William Faulkner was and is a complicated writer. His prose is wrought with qualifiers and modifiers, and his sentences are lengthy and sometimes tedious. The writing of Faulkner is poetic prose of the past truth: Old Veritas, or old truths.

Faulkner was born and bred in the Deep South. Oxford, Mississippi was his home and his grandad was a colonel in the Southern states, representing established, old, Southern respectability. As a young man, Faulkner found himself enamored with war, going off to join the Royal Canadian Air Forces.

From 1916 to 1917, he was a pilot, but he never saw action. It seems that after that, he spent much time determining his calling in life, returning to Mississippi for school and joining a frat he soon gave up on; then he landed a job as postmaster, but lost it. He continued reading and writing.

In New Orleans, Faulkner spent six months with Sherwood Anderson. These two future novelists surely must have had some intriguing dialogues on writing, for Faulkner soon centered himself on the art. He spent another six months as a Hollywood scriptwriter, before returning to Mississippi for yet another six months. Anyone else noting three sixes here?

Faulkner won the Nobel Prize in 1950, and his short acceptance speech touched on three basic themes: Old universal truths, the heart in conflict with itself, and the thought of endurance to prevail. Today's readers surely won't agree with his bigotry, but they cannot deny that his works become a veritable 'postage stamp' of the old Southern thinking, and absolutely deserved the prestigious style for capturing this struggle through his prose.
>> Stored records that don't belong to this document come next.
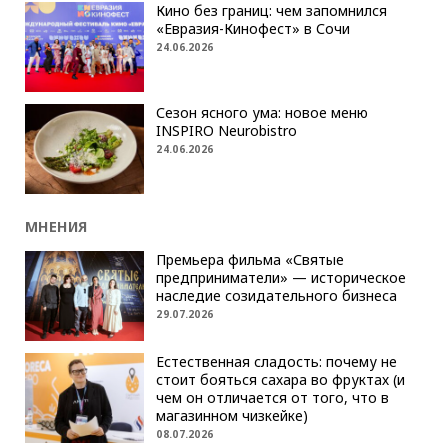
Кино без границ: чем запомнился
«Евразия-Кинофест» в Сочи
24.06.2026
Сезон ясного ума: новое меню
INSPIRO Neurobistro
24.06.2026
МНЕНИЯ
Премьера фильма «Святые
предприниматели» — историческое
наследие созидательного бизнеса
29.07.2026
Естественная сладость: почему не
стоит бояться сахара во фруктах (и
чем он отличается от того, что в
магазинном чизкейке)
08.07.2026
His writing is like free association - jumping from one point to another, the same as inner dialogue would go. His concern for the natural world focuses distinctly on the idea that the past is the present in a writer's mind, and must be written in way that will catalogue history. His approach to writing is genuinely honest, which is why it endures and is taught in classrooms today, whether readers like him personally or not.

One writer who simply could not stand Faulkner was Ernest Hemingway, and professors will reverberate this throughout history forever (and likely, to both of their souls' keen displeasure). Hemingway preferred to provide his reader with pure stimulus, whereas Faulkner's concentration is in inner thought instead.